*TAREFA 1*: Segundo a ementa abaixo, em que data o recorrente se aposentou por tempo de serviço no Regime Geral de Previdência Social?

*TEXTO EM ESTUDO*:
###
PREVIDENCIÁRIO. RECURSO ESPECIAL. APOSENTADORIA POR TEMPO DE SERVIÇO NO REGIME GERAL DA PREVIDÊNCIA SOCIAL. VIOLAÇÃO DO ART. 535 DO CPC, NÃO CARACTERIZAÇÃO. DIREITO DE RENÚNCIA AO BENEFÍCIO. POSSIBILIDADE DE UTILIZAÇÃO DE CERTIDÃO DE TEMPO DE SERVIÇO PARA NOVA APOSENTADORIA EM REGIME DIVERSO. EFEITOS EX NUNC. DEVOLUÇÃO DE VALORES RECEBIDOS. DESNECESSIDADE. CONTAGEM RECÍPROCA. COMPENSAÇÃO ENTRE OS REGIMES PREVIDENCIÁRIOS. INEXISTÊNCIA DE PREJUÍZO DA AUTARQUIA. OBSERVÂNCIA AINDA DO RECURSO ESPECIAL REPETITIVO 1.334.488/SC. RECURSO ESPECIAL CONHECIDO EM PARTE E NESSA PARTE PROVIDO. (...) 2. Cinge-se a tese recursal no reconhecimento do direito à renúncia do benefício aposentadoria por tempo de serviço para fins de expedição de certidão de tempo para contagem recíproca junto ao regime próprio da União. 3. O recorrente aposentou-se por tempo de serviço, no Regime Geral de Previdência Social, em 19/2/1992, tendo computado 34 anos e 4 meses. Posteriormente, aprovado em concurso público, foi nomeado em 30/12/1993 para o cargo de Auditor Fiscal do Tesouro Nacional, hoje transformado no cargo de Auditor da Receita Federal do Brasil. Recebeu proventos do Regime Geral por 19 (dezenove) anos; está próximo de alcançar a aposentadoria compulsória no Regime Próprio. 4. A jurisprudência do STJ que se firmou no âmbito da Terceira Seção, ao interpretar a legislação em comento, é no sentido de que a abdicação do benefício não atinge o tempo de contribuição. Estando cancelada a aposentadoria no regime geral, tem a pessoa o direito de ver computado, no serviço público, o respectivo tempo de contribuição na atividade privada. Não se cogita a cumulação de benefícios, mas o fim de uma aposentadoria e o consequente início de outra. 5. O STJ decidiu, em sede de representativo da controvérsia, ser possível renunciar à aposentadoria, objetivando o aproveitamento do tempo de contribuição e posterior concessão de novo benefício, independentemente do regime previdenciário em que se encontra o segurado. Recurso Especial Repetitivo 1.334.488/SC. 6. Em observância da jurisprudência que vem se firmando no âmbito do STJ e também pela força vinculante do acórdão proferido em representativo da controvérsia, impõe-se o julgamento de procedência. 7. Recurso especial conhecido em parte e nessa parte provido, restabelecendo a sentença de primeiro grau. (REsp 1401755/SP, Rel. Ministro MAURO CAMPBELL MARQUES, SEGUNDA TURMA, julgado em 22/04/2014, DJe 29/04/2014).
###
*REGISTROS DE ENTRADA*:
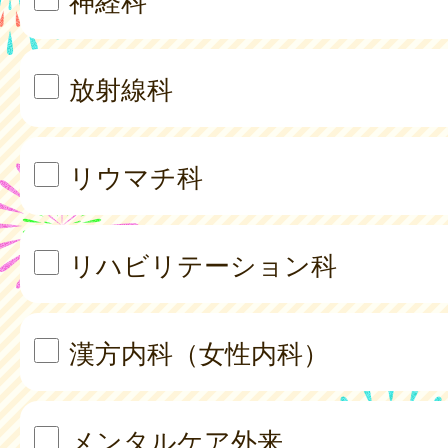
神経科
放射線科
リウマチ科
リハビリテーション科
漢方内科（女性内科）
メンタルケア外来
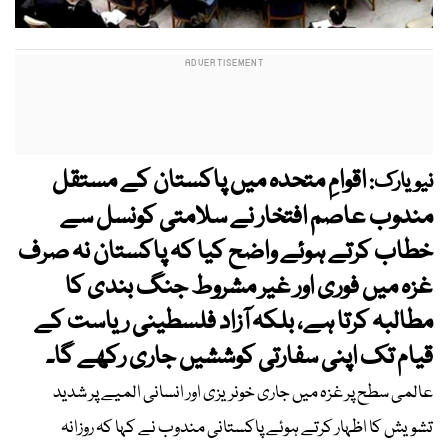
اقوامِ متحدہ میں پاکستان کے مستقل
نیویارک:
مندوب عاصم افتخار نے سلامتی کونسل سے
خطاب کرتے ہوئے واضح کیا کہ پاکستان نہ صرف
غزہ میں فوری اور غیر مشروط جنگ بندی کا
مطالبہ کرتا ہے، بلکہ آزاد فلسطینی ریاست کے
قیام تک اپنی سفارتی کوششیں جاری رکھے گا۔
عالمی سطح پر غزہ میں جاری خونریزی اور انسانی المیے پر شدید
تشویش کا اظہار کرتے ہوئے پاکستانی مندوب نے کہا کہ روزانہ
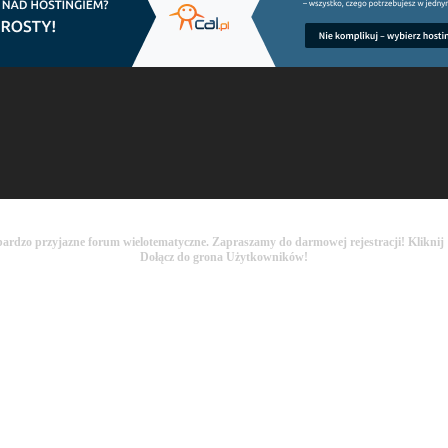
bardzo przyjazne forum wielotematyczne. Zapraszamy do darmowej rejestracji! Kliknij
Dołącz do grona Użytkowników!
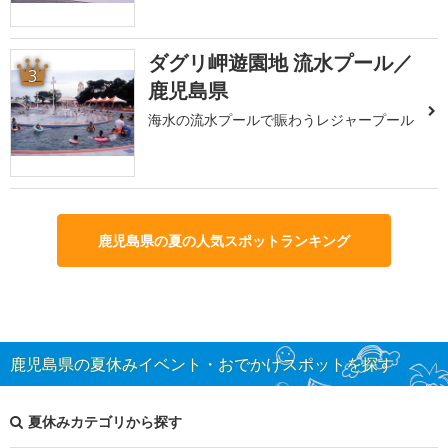
ダグリ岬遊園地 流水プール／
3
鹿児島県
海水の流水プールで賑わうレジャープール
鹿児島県の夏の人気スポットランキング
鹿児島県の夏休みイベント・おでかけスポットを探す
夏休みカテゴリから探す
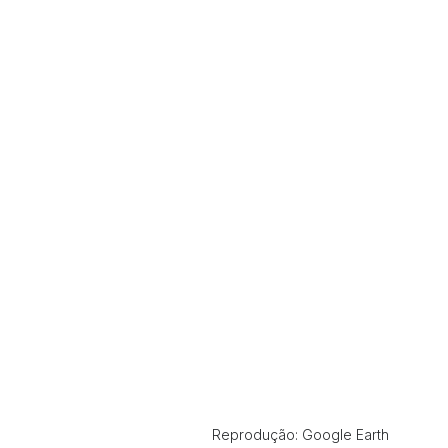
Reprodução: Google Earth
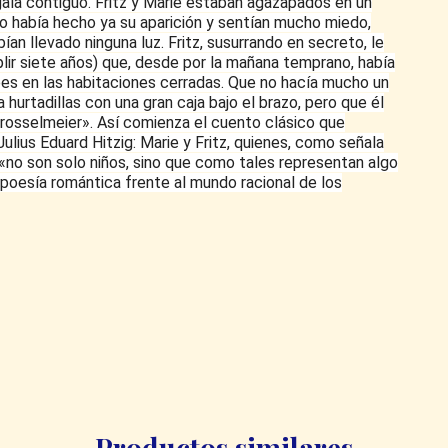
 gala contiguo. Fritz y Marie estaban agazapados en un
ulo había hecho ya su aparición y sentían mucho miedo,
bían llevado ninguna luz. Fritz, susurrando en secreto, le
r siete años) que, desde por la mañana temprano, había
es en las habitaciones cerradas. Que no hacía mucho un
 hurtadillas con una gran caja bajo el brazo, pero que él
Drosselmeier». Así comienza el cuento clásico que
lius Eduard Hitzig: Marie y Fritz, quienes, como señala
 «no son solo niños, sino que como tales representan algo
poesía romántica frente al mundo racional de los
Productos similares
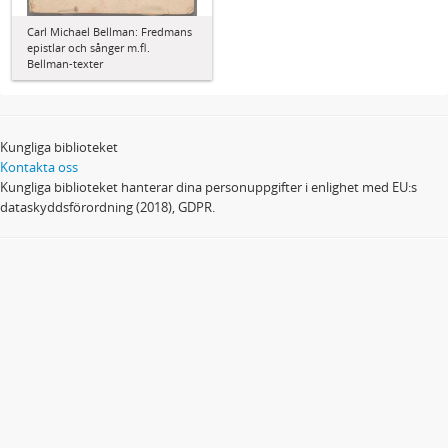
Carl Michael Bellman: Fredmans
epistlar och sånger m.fl.
Bellman-texter
Kungliga biblioteket
Kontakta oss
Kungliga biblioteket hanterar dina personuppgifter i enlighet med EU:s
dataskyddsförordning (2018), GDPR.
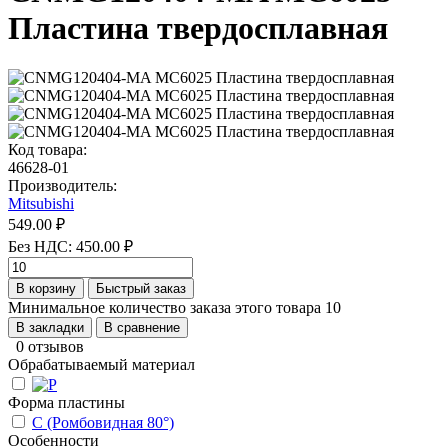
Пластина твердосплавная
Код товара:
46628-01
Производитель:
Mitsubishi
549.00 ₽
Без НДС: 450.00 ₽
В корзину
Быстрый заказ
Минимальное количество заказа этого товара 10
В закладки
В сравнение
0 отзывов
Обрабатываемый материал
Форма пластины
C (Ромбовидная 80°)
Особенности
###
*TAREFA 2*: Transcreva como uma lista JSON de strings, com uma string por linha e sem as linhas em branco, as linhas dos registros acima desde o início deles até a linha que contém "Reprodução: Google Earth", inclusive. Deixe as imagens fora da resposta.

*RESPOSTA 1*: Em 19/2/1992.

*RESPOSTA 2*:
[
  "神経科",
  "放射線科",
  "リウマチ科",
  "リハビリテーション科",
  "漢方内科（女性内科）",
  "メンタルケア外来",
  "اقوامِ متحدہ میں پاکستان کے مستقل",
  "نیویارک:",
  "مندوب عاصم افتخار نے سلامتی کونسل سے",
  "خطاب کرتے ہوئے واضح کیا کہ پاکستان نہ صرف",
  "غزہ میں فوری اور غیر مشروط جنگ بندی کا",
  "مطالبہ کرتا ہے، بلکہ آزاد فلسطینی ریاست کے",
  "قیام تک اپنی سفارتی کوششیں جاری رکھے گا۔",
  "عالمی سطح پر غزہ میں جاری خونریزی اور انسانی المیے پر شدید",
  "تشویش کا اظہار کرتے ہوئے پاکستانی مندوب نے کہا کہ روزانہ",
  "bardzo przyjazne forum wielotematyczne. Zapraszamy do darmowej rejestracji! Kliknij",
  "Dołącz do grona Użytkowników!",
  "ダグリ岬遊園地 流水プール／",
  "3",
  "鹿児島県",
  "海水の流水プールで賑わうレジャープール",
  "鹿児島県の夏の人気スポットランキング",
  "鹿児島県の夏休みイベント・おでかけスポットを探す",
  "夏休みカテゴリから探す",
  "Reprodução: Google Earth"
]